A Scanner Darkly
After the tedium of months of doing rotoscoping on Shrek 2, why on Earth would I imagine doing an even more extreme version of it in Austin, Texas on A Scanner Darkly? The thought did cross my mind. Doing a feature length rotoscoped movie requires a marathon runner’s mentality, and ideally a lot of weed.

I could have done it, but talked myself out of it. The idea of moving to Austin to work on a punishingly tedious test of patience seemed like a quest I could take a pass on. Good thing too. The current issue of WIRED magazine recounts in Trouble In Toontown the realities of coping with the super sluggish process of photo-realistically tracing every ding-dang frame of digital video.
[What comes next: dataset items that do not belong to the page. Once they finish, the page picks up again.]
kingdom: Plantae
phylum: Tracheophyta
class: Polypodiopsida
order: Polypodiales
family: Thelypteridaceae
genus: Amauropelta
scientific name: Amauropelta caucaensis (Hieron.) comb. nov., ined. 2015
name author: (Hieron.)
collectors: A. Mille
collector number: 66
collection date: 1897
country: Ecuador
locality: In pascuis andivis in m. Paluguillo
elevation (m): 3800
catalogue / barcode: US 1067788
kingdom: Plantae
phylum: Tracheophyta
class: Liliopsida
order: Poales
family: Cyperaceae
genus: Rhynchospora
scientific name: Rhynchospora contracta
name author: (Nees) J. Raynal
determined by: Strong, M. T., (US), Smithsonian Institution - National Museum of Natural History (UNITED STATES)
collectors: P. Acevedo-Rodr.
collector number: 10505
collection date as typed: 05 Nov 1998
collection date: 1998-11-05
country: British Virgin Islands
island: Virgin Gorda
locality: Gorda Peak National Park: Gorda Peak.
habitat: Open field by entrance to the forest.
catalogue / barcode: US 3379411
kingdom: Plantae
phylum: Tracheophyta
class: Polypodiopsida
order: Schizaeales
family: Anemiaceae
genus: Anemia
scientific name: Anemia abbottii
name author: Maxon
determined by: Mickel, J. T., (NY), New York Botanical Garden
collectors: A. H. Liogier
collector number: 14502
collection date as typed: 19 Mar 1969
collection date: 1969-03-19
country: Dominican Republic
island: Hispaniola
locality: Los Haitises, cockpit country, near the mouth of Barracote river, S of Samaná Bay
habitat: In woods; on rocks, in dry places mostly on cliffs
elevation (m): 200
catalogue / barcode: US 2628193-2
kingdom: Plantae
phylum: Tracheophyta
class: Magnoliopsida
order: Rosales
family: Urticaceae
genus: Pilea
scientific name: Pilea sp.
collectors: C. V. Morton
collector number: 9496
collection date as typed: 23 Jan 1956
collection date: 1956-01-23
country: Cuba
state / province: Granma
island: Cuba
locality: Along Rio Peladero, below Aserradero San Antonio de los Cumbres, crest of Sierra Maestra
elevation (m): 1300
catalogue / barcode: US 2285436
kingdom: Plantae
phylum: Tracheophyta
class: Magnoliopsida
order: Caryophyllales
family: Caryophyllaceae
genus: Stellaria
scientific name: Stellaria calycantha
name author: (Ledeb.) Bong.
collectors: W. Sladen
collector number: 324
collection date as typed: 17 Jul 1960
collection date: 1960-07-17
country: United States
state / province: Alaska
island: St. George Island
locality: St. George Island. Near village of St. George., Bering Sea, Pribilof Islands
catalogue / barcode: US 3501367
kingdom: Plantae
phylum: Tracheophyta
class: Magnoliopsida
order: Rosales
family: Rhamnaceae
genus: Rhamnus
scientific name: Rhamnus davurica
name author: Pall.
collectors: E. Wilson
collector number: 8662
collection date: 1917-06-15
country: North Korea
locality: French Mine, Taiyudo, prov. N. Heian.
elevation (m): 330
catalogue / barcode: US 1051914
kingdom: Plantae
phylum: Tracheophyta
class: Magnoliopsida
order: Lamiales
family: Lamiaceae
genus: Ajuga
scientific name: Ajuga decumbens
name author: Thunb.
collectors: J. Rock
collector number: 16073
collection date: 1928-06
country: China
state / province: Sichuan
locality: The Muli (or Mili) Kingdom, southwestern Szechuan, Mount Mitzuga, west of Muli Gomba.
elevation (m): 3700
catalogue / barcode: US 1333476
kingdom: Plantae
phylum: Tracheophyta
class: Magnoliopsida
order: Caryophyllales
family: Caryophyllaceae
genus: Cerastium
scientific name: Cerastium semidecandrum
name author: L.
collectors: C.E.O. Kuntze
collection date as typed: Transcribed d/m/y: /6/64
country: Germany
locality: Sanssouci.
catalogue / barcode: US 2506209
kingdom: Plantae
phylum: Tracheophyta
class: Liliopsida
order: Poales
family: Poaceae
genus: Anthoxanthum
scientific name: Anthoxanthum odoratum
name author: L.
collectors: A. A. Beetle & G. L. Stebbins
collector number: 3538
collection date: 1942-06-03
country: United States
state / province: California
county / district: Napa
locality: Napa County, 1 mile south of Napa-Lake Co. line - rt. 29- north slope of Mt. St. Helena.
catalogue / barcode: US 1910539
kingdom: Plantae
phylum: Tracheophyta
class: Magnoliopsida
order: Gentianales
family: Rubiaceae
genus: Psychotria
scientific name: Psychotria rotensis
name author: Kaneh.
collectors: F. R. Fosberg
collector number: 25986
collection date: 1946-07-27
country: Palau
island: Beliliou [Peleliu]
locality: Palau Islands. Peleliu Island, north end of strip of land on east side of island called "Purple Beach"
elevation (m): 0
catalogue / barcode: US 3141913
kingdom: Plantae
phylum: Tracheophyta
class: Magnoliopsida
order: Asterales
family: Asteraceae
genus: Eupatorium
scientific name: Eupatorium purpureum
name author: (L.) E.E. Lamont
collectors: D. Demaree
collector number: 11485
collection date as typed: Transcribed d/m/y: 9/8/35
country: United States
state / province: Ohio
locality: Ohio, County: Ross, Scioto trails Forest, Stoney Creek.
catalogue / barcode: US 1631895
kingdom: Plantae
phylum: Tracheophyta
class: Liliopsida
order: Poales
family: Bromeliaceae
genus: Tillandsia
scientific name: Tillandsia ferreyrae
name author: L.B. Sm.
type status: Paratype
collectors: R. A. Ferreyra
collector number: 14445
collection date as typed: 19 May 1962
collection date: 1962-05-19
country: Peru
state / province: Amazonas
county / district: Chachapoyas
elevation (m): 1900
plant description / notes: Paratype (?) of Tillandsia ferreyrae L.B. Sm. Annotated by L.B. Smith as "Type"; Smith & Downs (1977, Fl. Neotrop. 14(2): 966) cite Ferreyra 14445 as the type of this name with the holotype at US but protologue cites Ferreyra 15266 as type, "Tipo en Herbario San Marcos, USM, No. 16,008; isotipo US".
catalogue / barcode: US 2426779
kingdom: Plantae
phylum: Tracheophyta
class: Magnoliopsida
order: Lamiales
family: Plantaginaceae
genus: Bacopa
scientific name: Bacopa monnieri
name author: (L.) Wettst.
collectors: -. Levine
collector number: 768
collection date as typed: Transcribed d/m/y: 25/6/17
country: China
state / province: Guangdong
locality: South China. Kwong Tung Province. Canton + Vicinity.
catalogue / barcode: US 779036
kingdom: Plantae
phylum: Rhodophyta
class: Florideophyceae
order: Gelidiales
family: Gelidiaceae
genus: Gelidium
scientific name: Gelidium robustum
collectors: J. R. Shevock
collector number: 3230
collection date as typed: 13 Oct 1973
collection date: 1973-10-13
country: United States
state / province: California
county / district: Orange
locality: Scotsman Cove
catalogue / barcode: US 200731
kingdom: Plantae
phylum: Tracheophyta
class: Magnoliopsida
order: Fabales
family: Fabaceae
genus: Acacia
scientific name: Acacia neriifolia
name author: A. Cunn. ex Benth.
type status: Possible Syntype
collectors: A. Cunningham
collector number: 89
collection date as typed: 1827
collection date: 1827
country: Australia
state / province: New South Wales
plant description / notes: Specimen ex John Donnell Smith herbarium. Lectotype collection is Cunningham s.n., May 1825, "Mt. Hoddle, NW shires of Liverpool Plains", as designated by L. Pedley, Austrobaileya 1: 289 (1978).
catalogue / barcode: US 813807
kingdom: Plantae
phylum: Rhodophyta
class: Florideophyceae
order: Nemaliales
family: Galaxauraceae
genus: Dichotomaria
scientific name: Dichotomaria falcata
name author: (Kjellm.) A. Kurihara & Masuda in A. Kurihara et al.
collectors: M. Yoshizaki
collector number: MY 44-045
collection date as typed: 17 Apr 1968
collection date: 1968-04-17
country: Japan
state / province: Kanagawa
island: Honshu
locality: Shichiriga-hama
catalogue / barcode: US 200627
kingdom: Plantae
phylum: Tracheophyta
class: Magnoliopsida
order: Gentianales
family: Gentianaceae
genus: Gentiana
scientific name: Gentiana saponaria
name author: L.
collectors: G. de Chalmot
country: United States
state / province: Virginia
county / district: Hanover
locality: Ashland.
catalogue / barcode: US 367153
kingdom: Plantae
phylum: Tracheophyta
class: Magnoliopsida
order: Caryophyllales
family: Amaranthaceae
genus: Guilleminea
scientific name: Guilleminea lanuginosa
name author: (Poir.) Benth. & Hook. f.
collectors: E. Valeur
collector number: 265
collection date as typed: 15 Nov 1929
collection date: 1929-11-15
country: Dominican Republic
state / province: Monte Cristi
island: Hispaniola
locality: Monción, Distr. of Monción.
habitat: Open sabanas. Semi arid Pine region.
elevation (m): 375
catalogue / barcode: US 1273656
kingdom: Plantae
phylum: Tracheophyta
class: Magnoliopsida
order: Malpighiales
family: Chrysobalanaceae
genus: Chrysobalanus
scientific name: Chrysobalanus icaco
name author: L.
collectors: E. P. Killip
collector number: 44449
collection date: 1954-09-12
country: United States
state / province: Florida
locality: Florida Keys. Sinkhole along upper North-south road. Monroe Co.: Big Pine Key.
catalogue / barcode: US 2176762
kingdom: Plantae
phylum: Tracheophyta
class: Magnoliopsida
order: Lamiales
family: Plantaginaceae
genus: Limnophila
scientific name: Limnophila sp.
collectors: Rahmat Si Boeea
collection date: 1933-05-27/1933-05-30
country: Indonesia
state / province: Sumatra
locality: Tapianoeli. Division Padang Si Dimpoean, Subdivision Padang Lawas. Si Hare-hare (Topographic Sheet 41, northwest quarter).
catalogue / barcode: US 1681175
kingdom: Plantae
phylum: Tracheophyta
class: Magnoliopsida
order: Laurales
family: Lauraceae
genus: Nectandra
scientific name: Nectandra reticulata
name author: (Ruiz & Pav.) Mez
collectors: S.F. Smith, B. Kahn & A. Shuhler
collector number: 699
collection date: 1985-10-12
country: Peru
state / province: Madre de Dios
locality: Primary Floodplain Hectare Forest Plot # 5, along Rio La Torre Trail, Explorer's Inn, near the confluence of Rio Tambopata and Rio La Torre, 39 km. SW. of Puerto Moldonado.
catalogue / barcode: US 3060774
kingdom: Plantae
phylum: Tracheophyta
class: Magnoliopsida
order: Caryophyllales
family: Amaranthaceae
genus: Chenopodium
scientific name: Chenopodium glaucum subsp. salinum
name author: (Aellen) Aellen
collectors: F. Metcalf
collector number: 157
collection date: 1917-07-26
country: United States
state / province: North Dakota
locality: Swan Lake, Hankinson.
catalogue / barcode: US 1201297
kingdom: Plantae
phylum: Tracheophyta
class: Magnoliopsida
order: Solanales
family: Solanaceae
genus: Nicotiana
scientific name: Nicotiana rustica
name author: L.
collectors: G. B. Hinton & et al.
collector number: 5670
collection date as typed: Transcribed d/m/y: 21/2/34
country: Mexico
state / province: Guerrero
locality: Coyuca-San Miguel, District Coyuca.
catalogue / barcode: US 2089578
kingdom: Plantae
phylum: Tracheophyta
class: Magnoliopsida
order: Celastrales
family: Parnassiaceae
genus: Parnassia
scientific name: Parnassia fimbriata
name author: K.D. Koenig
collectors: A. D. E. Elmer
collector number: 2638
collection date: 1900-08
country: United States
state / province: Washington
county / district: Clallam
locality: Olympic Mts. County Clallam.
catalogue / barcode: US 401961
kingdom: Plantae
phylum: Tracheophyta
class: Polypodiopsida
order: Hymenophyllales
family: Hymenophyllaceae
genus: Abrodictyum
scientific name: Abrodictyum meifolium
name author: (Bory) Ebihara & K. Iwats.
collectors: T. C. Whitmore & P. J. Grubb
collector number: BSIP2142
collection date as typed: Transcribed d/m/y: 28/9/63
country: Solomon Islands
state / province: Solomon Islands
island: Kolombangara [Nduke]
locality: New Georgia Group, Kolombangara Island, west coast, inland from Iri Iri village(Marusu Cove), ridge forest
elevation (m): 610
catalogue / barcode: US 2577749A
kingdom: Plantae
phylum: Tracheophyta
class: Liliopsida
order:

The original Linklater groundbreaking, experimental rotoscoped film Waking Life was the beginning of something freaky, but with Scanner somehow being able to say, “Yeah we could do that,” came too easily. Perhaps as bad an idea as, “Let’s redo Fantasia! …again.” I’ve read a number of P. K. Dick’s books, and A Scanner Darkly was a bit too dark and introspective for me to care to finish. A creepy story about a paranoid narc becoming addicted while bumming around suburbia with his deadbeat house mates. The monk-like mind-numbing hours of rotoscoping in dark rooms is no far cry from the cold, dark world of P. K. Dick’s story.

Rotoscoping, the tracing of live footage to create animation, was done by Disney way back on Snow White and Cinderella, and then Ralph Bakshi did some awfully disappointing stuff in American Pop. Bob Sabiston and his crew at Flat Black Films deserve a lot of credit for Waking Life, but after A Scanner Darkly they should be ready to turn out the lights and wake up to a new life.